Everything in the listing must be repeated exactly, apart from the images.

=== DATASET ENTRIES ===

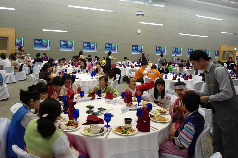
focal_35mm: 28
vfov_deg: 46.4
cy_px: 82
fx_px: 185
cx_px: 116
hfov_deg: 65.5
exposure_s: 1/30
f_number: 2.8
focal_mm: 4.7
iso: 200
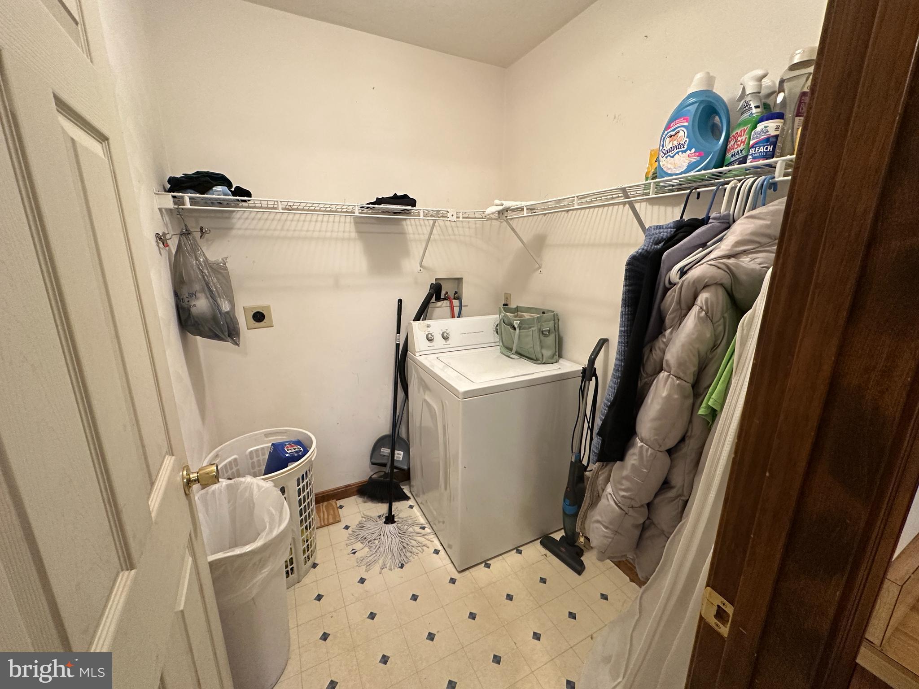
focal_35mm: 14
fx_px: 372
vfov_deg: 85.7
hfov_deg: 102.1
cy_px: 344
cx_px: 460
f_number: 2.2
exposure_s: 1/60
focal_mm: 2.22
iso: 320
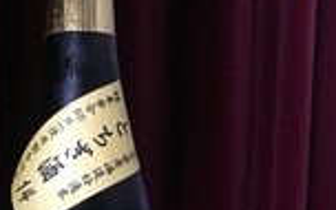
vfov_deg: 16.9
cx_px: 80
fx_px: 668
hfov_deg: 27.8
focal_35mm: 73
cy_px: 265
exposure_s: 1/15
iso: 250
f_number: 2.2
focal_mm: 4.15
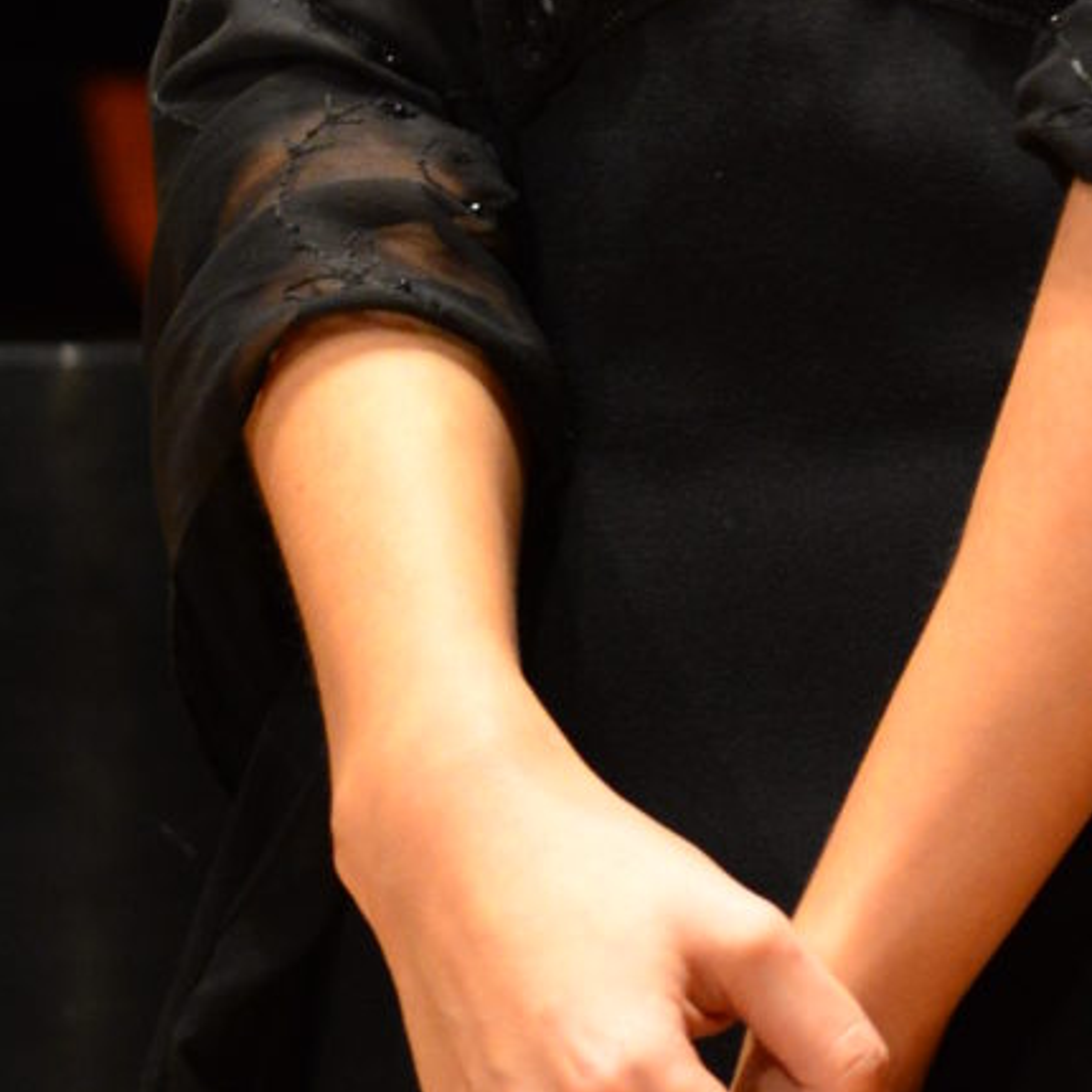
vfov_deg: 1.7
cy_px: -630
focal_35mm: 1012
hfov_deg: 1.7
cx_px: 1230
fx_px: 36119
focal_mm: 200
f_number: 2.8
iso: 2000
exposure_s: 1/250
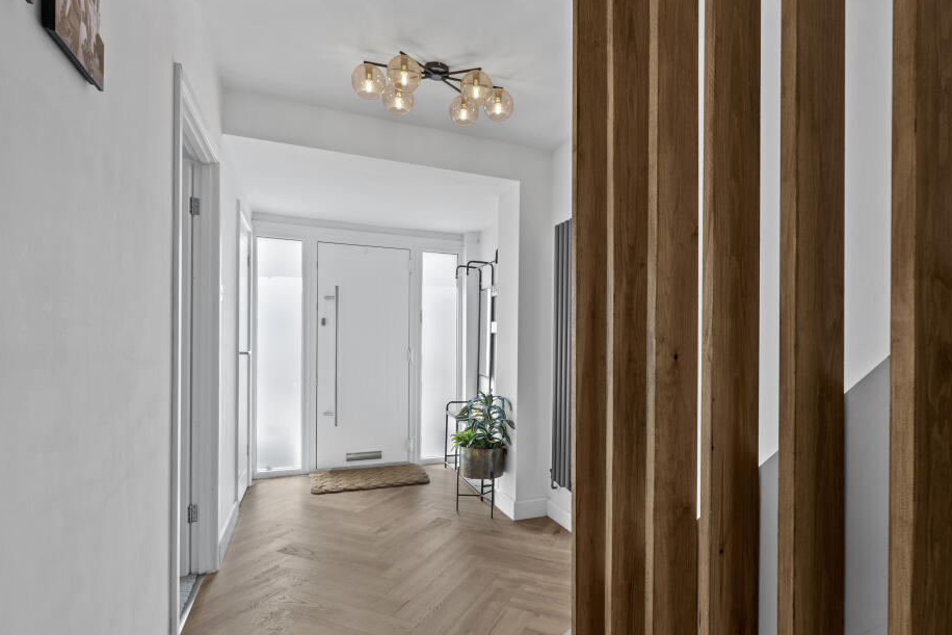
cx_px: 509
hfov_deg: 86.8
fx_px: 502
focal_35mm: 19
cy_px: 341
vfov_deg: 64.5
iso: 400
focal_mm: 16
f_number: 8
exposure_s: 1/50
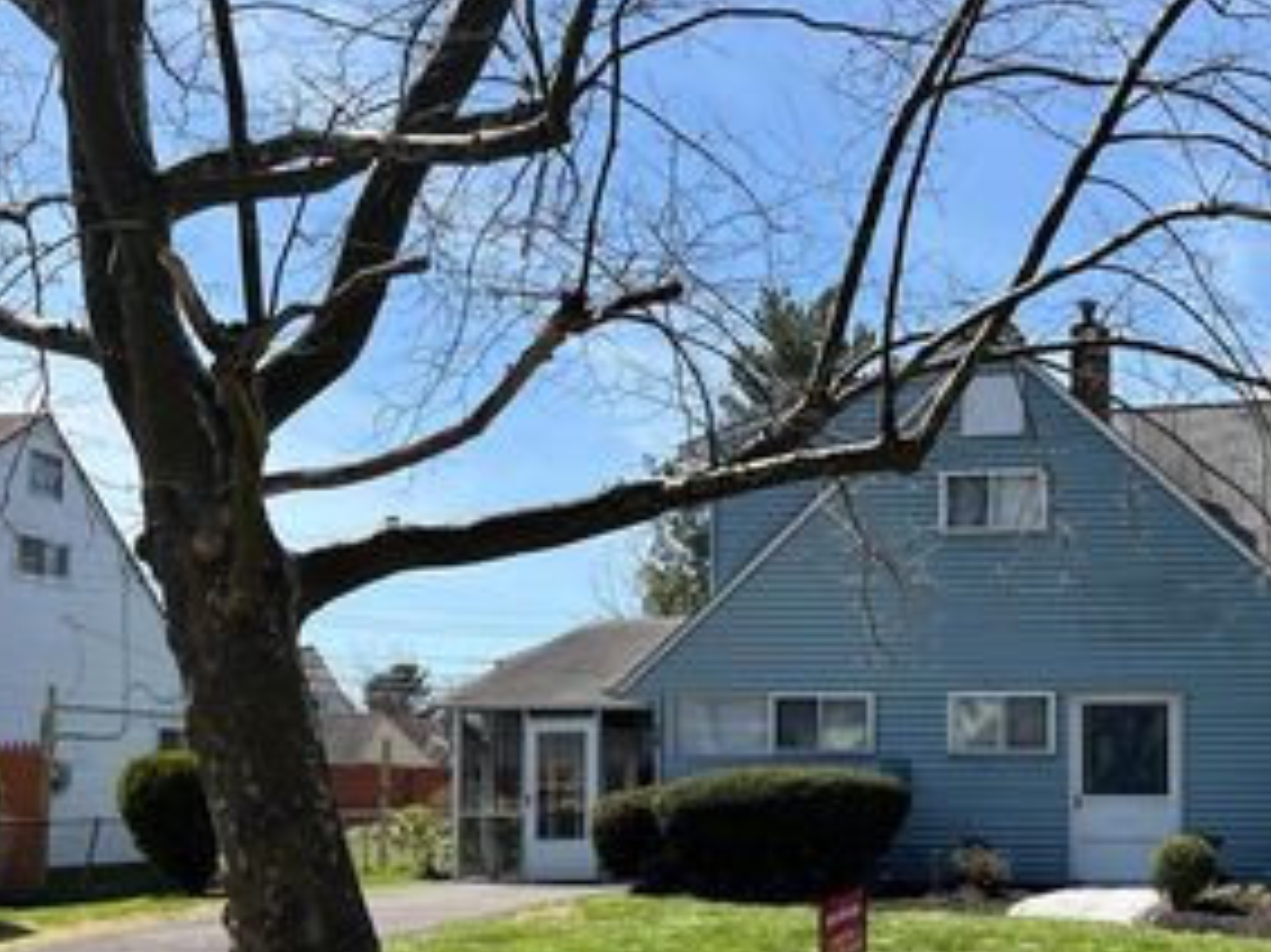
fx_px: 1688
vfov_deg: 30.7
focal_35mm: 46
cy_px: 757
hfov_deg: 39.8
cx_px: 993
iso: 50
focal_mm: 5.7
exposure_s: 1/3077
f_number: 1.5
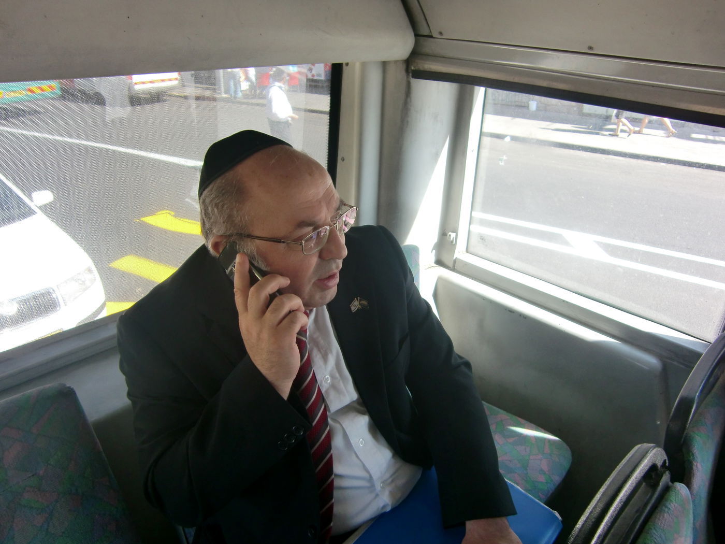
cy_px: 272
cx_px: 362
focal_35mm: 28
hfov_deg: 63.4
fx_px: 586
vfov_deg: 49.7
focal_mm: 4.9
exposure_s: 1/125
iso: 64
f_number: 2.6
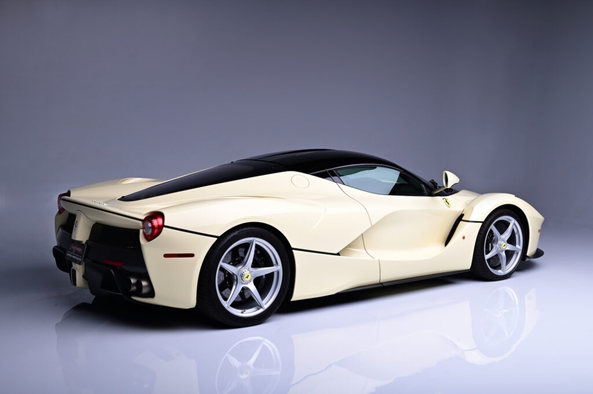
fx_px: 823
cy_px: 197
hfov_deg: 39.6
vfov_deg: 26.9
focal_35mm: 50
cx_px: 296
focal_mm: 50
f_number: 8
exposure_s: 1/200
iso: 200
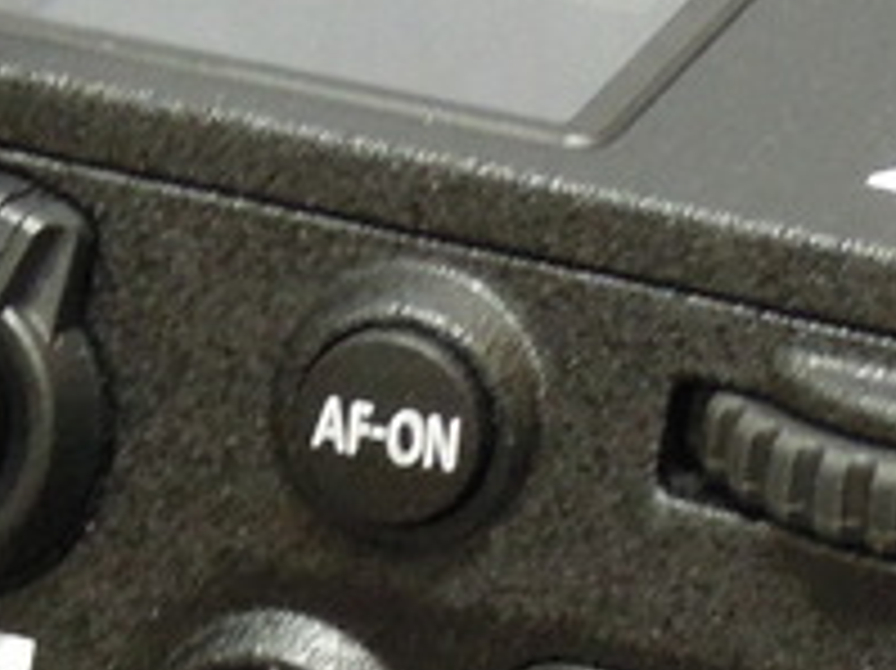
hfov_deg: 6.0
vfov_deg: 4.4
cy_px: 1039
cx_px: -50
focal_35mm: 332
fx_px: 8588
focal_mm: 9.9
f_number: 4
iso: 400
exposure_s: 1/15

===

RESULT OF THE EXERCISE:
focal_35mm: 28
vfov_deg: 46.4
cy_px: 82
fx_px: 185
cx_px: 116
hfov_deg: 65.5
exposure_s: 1/30
f_number: 2.8
focal_mm: 4.7
iso: 200
focal_35mm: 14
fx_px: 372
vfov_deg: 85.7
hfov_deg: 102.1
cy_px: 344
cx_px: 460
f_number: 2.2
exposure_s: 1/60
focal_mm: 2.22
iso: 320
vfov_deg: 16.9
cx_px: 80
fx_px: 668
hfov_deg: 27.8
focal_35mm: 73
cy_px: 265
exposure_s: 1/15
iso: 250
f_number: 2.2
focal_mm: 4.15
vfov_deg: 1.7
cy_px: -630
focal_35mm: 1012
hfov_deg: 1.7
cx_px: 1230
fx_px: 36119
focal_mm: 200
f_number: 2.8
iso: 2000
exposure_s: 1/250
cx_px: 509
hfov_deg: 86.8
fx_px: 502
focal_35mm: 19
cy_px: 341
vfov_deg: 64.5
iso: 400
focal_mm: 16
f_number: 8
exposure_s: 1/50
fx_px: 1688
vfov_deg: 30.7
focal_35mm: 46
cy_px: 757
hfov_deg: 39.8
cx_px: 993
iso: 50
focal_mm: 5.7
exposure_s: 1/3077
f_number: 1.5
cy_px: 272
cx_px: 362
focal_35mm: 28
hfov_deg: 63.4
fx_px: 586
vfov_deg: 49.7
focal_mm: 4.9
exposure_s: 1/125
iso: 64
f_number: 2.6
fx_px: 823
cy_px: 197
hfov_deg: 39.6
vfov_deg: 26.9
focal_35mm: 50
cx_px: 296
focal_mm: 50
f_number: 8
exposure_s: 1/200
iso: 200
hfov_deg: 6.0
vfov_deg: 4.4
cy_px: 1039
cx_px: -50
focal_35mm: 332
fx_px: 8588
focal_mm: 9.9
f_number: 4
iso: 400
exposure_s: 1/15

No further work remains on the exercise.